Oprah Winfrey fought back tears as she recalled her painful relationship with her mother. This intimate revelation has resonated with millions who struggle with complex family dynamics.
The media mogul was not close with her mom Vernita Lee — who gave birth to Winfrey when she was a teenager and died in 2018 at age 83 — and she’s now admitted she struggled to say anything positive about her when she was asked to say a few words at a church event. Studies show that teenage motherhood often presents unique challenges that can impact parent-child bonding for generations.
During an episode of “The Oprah Podcast,” the TV titan was on the verge of tears as she explained her complication relationship with her mother. She said: “I had been asked to come to church to give all these accolades about my mother. It was important for her to be seen as religious in the community … And I couldn’t think of one thing.”
“I was like, ‘Oh my God, I don’t have one memory,’ ” Winfrey went on to say. “And so, when it came time for me to speak, I thought, ‘Well what do I actually have to be grateful for?’ She didn’t abort me. She did the best that she knew.”
She added: “The best that she knew was not enough to feed what I needed, was not enough to make me feel whole, was not enough to make me feel valued or seen or important to her. It was not. But it was the best that she could do, and I gave up the hope that it could have been anything other than what she had.”
Winfrey struggled to talk to mom
Winfrey previously admitted she struggled to find the right words to talk to her mother when she was nearing the end of her life back in 2018. This experience reflects a common challenge faced by many during end-of-life care with complicated family relationships.
She told PEOPLE magazine: “In hospice care, they have a little book about the little conversations. I thought, ‘Isn’t this strange? I am Oprah Winfrey, and I’m reading a hospice care book on what to say at the end’ … She’s sitting in this little room — she loves sitting in this room where it’s 80 degrees. She just watches TV all day.” Hospice care specialists emphasize the importance of final conversations for emotional closure.
“What I said was, ‘Thank you. Thank you, because I know it’s been hard for you. It was hard for you as a young girl having a baby, in Mississippi. No education. No training. No skills. Seventeen, you get pregnant with this baby. Lots of people would have told you to give that baby away.’ ” Historical records show that teenage pregnancy in 1950s Mississippi carried significant social and economic challenges.
“Lots of people would’ve told you to abort that baby. You didn’t do that. I know that was hard. I want you to know that no matter what, I know that you always did the best you knew how to do.

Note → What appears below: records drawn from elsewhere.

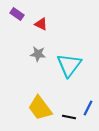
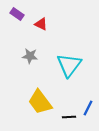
gray star: moved 8 px left, 2 px down
yellow trapezoid: moved 6 px up
black line: rotated 16 degrees counterclockwise
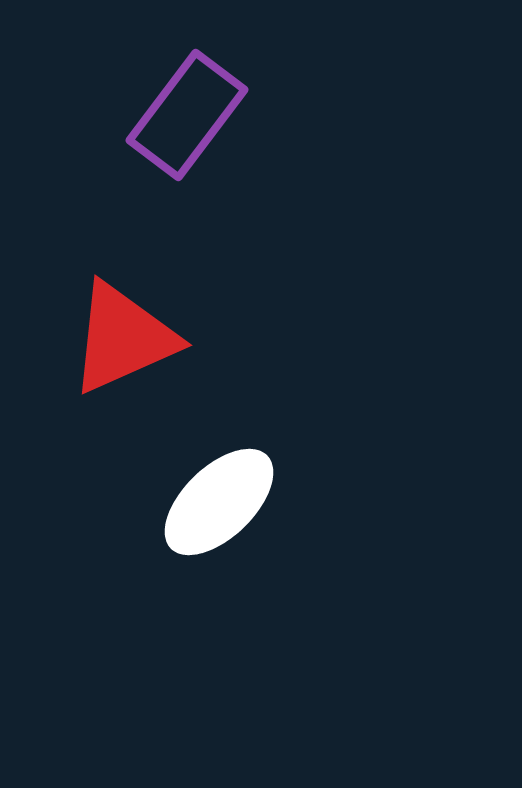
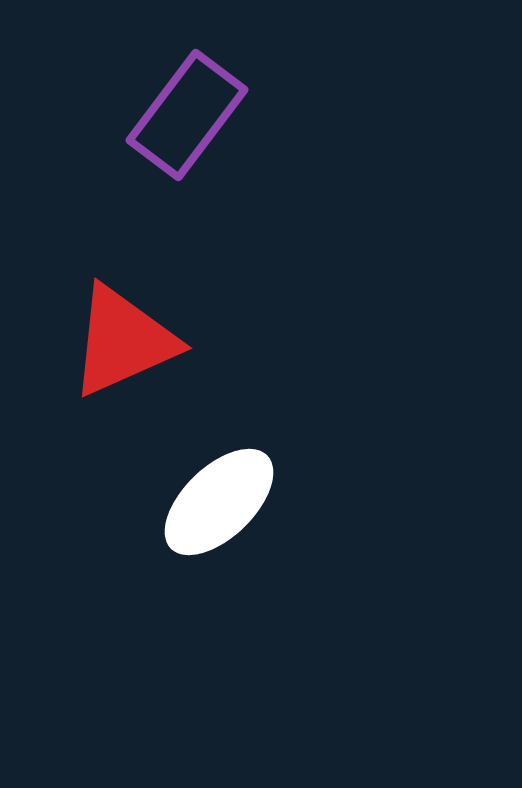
red triangle: moved 3 px down
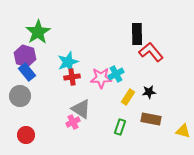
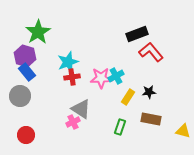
black rectangle: rotated 70 degrees clockwise
cyan cross: moved 2 px down
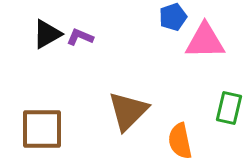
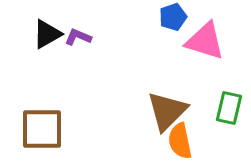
purple L-shape: moved 2 px left
pink triangle: rotated 18 degrees clockwise
brown triangle: moved 39 px right
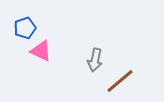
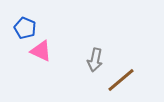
blue pentagon: rotated 30 degrees counterclockwise
brown line: moved 1 px right, 1 px up
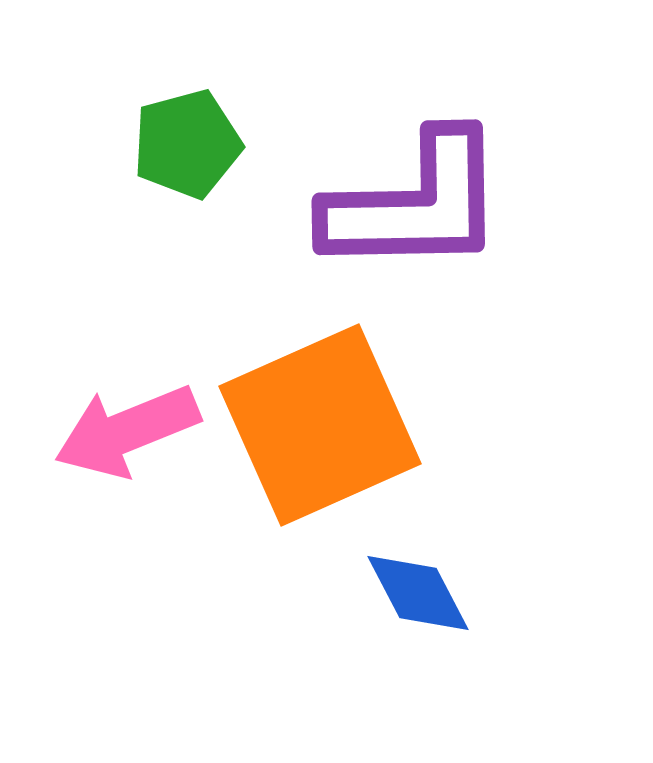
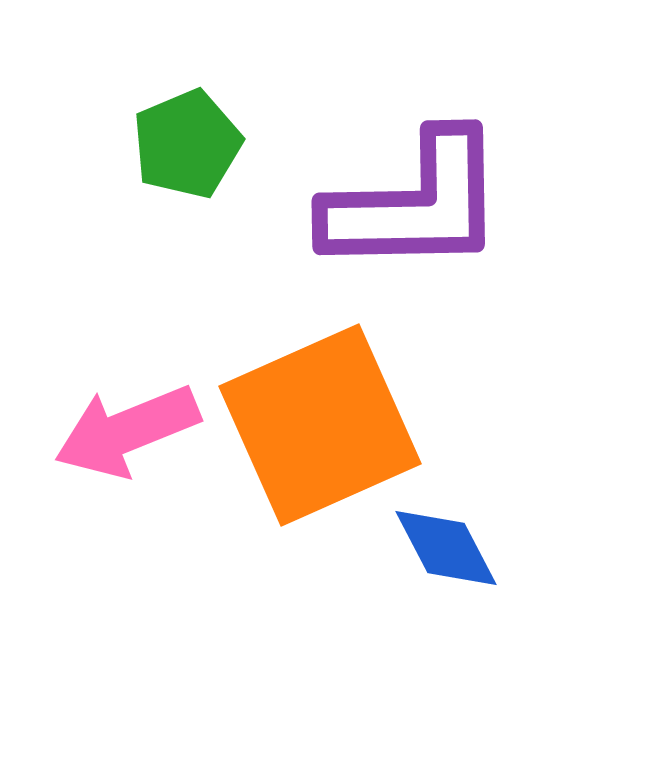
green pentagon: rotated 8 degrees counterclockwise
blue diamond: moved 28 px right, 45 px up
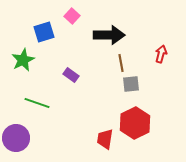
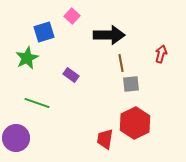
green star: moved 4 px right, 2 px up
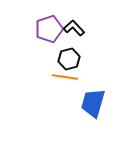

And look how it turned out’.” Research suggests that expressing gratitude, even in difficult relationships, can facilitate healing.
Mother-daughter relationships
This revelation from Winfrey illuminates the complexities of mother-daughter relationships and their lasting impact. Psychological studies indicate that processing difficult family dynamics is essential for emotional well-being and personal growth.
Winfrey’s journey from a challenging childhood to becoming one of the world’s most influential media figures demonstrates the possibility of transcending generational patterns. Her story continues to inspire millions while bringing attention to the importance of addressing and healing from complicated family relationships.